The book that most changed my career path was “The Army and Vietnam” by Andrew Krepinevich. Krepinevich’s book fundamentally altered the approach I took as a company commander during my second Iraq tour in 2006.
When I returned to Germany in 2004, fresh from my first 15-month tour in Iraq, I was convinced there had to be a better way to fight this kind of conflict. A year of operations in Baghdad and three months fighting the first Sadr rebellion made it clear to me that our strategies and methods were inadequate to meet the demands of the environment. As a new company commander, I had an obligation to become as educated as possible on counterinsurgency. Unfortunately, I didn’t know where to begin. As an armor officer, my professional military education to this point included great detail on how to fight at the National Training Center or in the Fulda gap but contained absolutely nothing on counterinsurgency.
I proceeded to the bookshelves of the small library in Friedberg, Germany, where I was stationed. Looking down the military history and theory aisle, I spotted a worn black book with a Huey helicopter depicted on the front. It was titled, somewhat generically, “The Army and Vietnam.” The dust jacket discussed how the Army had failed to adapt to the environment in Vietnam. Knowing Vietnam was our last fight against an insurgency, albeit in a very different context, I checked out the book — the first time anyone had done so since 1991.
I have read few books in my life where reading the contents angered me. I found myself angry not at Krepinevich’s words, but because it often seemed I could simply strike “Vietnam” in the text and replace it with “Iraq” and the narrative would have been the same. Like the Army in Vietnam, we focused on large-scale operations to shape our area, believing that if we killed or captured all the enemy in our sector, we could go home. We failed to realize the fight was for the loyalty of the population, which we had placed secondary to engaging the enemy in battle. For example, as I left Iraq in 2004, we were leaving bases close to the population, the opposite of what was successful in counterinsurgency practice. I was irate because I couldn’t believe that my superior officers, graduates of institutions such as the School for Advanced Military Studies at the Command and General Staff College, Army War College and similar institutions would make the same basic mistakes the Army made 40 years ago and repeat them to a fault during the early years of Operation Iraqi Freedom. I now know that the Army, either through action or neglect, purged itself of those hard-won lessons between 1973 and 2003. Likewise, we remained institutionally ignorant of the hard lessons the French and British learned in their own small wars. As a result, we squandered our first year in Iraq, conducting counterproductive operations that were at odds with historically successful counterinsurgency principles.

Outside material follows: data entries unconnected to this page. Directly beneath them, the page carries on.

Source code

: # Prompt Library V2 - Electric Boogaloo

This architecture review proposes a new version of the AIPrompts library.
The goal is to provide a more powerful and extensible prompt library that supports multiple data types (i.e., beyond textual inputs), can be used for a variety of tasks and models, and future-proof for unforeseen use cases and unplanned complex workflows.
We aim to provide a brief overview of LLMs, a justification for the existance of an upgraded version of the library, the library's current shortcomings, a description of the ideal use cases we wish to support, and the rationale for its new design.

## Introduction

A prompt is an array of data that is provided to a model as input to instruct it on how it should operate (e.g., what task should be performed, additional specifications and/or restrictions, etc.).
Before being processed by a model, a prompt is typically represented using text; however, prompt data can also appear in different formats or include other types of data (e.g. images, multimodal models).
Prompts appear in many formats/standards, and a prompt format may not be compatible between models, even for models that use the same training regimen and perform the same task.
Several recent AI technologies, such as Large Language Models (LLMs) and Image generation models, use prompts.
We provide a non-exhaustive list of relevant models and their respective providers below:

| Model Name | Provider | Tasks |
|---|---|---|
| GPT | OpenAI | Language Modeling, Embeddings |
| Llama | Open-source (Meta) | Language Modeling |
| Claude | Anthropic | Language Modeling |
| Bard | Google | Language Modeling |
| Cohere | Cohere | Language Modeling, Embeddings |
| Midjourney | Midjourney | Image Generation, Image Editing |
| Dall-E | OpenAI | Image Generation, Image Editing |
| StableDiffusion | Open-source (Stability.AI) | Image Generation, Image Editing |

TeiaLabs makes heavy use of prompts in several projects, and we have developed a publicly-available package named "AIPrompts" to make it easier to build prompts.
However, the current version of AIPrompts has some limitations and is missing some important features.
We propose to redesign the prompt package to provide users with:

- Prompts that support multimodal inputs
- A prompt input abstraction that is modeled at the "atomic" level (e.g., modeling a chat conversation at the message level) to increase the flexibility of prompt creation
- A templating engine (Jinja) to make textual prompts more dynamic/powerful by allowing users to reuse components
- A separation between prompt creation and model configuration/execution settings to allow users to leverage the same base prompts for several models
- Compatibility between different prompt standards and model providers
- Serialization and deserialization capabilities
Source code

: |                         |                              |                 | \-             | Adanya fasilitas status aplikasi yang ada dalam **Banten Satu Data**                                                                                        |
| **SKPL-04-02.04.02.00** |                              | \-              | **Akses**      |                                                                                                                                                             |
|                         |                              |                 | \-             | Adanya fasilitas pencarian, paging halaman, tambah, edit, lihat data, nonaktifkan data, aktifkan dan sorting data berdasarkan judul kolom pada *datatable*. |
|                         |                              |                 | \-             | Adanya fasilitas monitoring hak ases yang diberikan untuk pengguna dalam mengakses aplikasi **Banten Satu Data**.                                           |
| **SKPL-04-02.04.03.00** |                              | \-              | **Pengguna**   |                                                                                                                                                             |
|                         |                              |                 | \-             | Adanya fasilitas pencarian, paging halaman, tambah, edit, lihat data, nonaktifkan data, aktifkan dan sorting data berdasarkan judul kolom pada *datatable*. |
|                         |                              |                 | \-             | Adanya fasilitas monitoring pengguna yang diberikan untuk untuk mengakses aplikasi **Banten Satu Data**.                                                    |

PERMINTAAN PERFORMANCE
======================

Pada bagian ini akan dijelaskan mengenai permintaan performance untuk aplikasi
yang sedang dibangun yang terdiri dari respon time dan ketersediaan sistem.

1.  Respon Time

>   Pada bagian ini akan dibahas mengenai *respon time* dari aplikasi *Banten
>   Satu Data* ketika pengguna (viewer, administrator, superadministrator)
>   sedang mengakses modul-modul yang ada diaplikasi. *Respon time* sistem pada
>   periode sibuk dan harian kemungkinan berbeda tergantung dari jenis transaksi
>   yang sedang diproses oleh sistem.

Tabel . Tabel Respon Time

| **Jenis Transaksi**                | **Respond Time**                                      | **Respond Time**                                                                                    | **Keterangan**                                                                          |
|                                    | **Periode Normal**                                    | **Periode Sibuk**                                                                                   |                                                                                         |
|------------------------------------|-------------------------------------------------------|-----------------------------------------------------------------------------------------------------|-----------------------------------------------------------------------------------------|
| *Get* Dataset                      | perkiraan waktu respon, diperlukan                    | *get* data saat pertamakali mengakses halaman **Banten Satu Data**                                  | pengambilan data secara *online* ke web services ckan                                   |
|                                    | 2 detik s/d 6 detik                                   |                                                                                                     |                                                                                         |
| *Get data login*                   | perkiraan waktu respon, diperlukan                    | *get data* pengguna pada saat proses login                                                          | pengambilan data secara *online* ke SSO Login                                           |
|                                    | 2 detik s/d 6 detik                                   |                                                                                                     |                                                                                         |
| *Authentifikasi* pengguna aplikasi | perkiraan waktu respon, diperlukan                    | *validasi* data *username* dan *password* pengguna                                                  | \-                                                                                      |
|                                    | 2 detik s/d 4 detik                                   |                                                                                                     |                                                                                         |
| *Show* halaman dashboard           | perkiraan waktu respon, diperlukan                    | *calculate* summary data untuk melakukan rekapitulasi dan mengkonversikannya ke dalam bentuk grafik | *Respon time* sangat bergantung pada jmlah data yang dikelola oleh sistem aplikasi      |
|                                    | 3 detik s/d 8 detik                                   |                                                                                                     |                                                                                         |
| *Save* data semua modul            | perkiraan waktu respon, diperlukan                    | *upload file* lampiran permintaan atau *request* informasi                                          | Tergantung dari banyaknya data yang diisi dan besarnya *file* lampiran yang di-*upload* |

I resolved to think and act differently with my company when I arrived in Iraq in January 2006 at a small town named Tal Afar, a dusty agrarian region that 3rd Armored Cavalry Regiment successfully cleared to much fanfare. Col. H.R. McMaster arrayed his forces into numerous small outposts to protect the populace and deny the enemy freedom of movement. Although McMaster’s troopers had quelled the worst of the insurgency and spread through the city, significant pockets of insurgent activity remained, conducting attacks against security forces and the population.
I fell on this distributed footprint and began applying what I recently learned. I established a platoon-sized base in the Sa’ad neighborhood of northern Tal Afar. Sa’ad stubbornly harbored insurgent activity. The neighborhood was a wreck and 70 percent empty as a result of heavy fighting by previous units. Our basic goal was to live as close to the people as possible, establish security and use classic counterinsurgency methods to flush out insurgents. My platoons, led by motivated young platoon leaders and seasoned noncommissioned officers, rotated through our outpost, living with the people, enduring attacks by car bombs, improvised explosive devices and direct-fire attacks. Eventually, we brought locally recruited Iraqi police to the neighborhood, established population-control measures, elected local leaders and managed to transform the neighborhood from one of the most dangerous to one of the safest in Tal Afar. The path Krepinevich had set me on produced concrete results that were held as a model for other areas of Iraq.
Since returning from Iraq, I have studied other writers on counterinsurgency, such as Galula, Trinquier, Kilcullen, Kitson, McCuen and Thompson; however, Krepinevich’s work was my first entry into the world of counterinsurgency theory and application in the real world. It profoundly changed my mind-set as a company commander, altering the lens through which I viewed the conflict and the tactical actions required to win. I am still disturbed that I had to learn these lessons randomly in the base library and not as part of formal education as a leader, a fault not fully rectified in our formal professional military education system to this day. Although the operational force has adapted to the environment and updated its training, counterinsurgency is still not a fully integrated part of our education curriculum. Unless we balance our military educational systems by mandating some form of counterinsurgency education at all levels, we risk losing our hard-won knowledge as surely as we did following Vietnam, forcing another generation to take unnecessary casualties because of professional ignorance of a critical spectrum of warfare.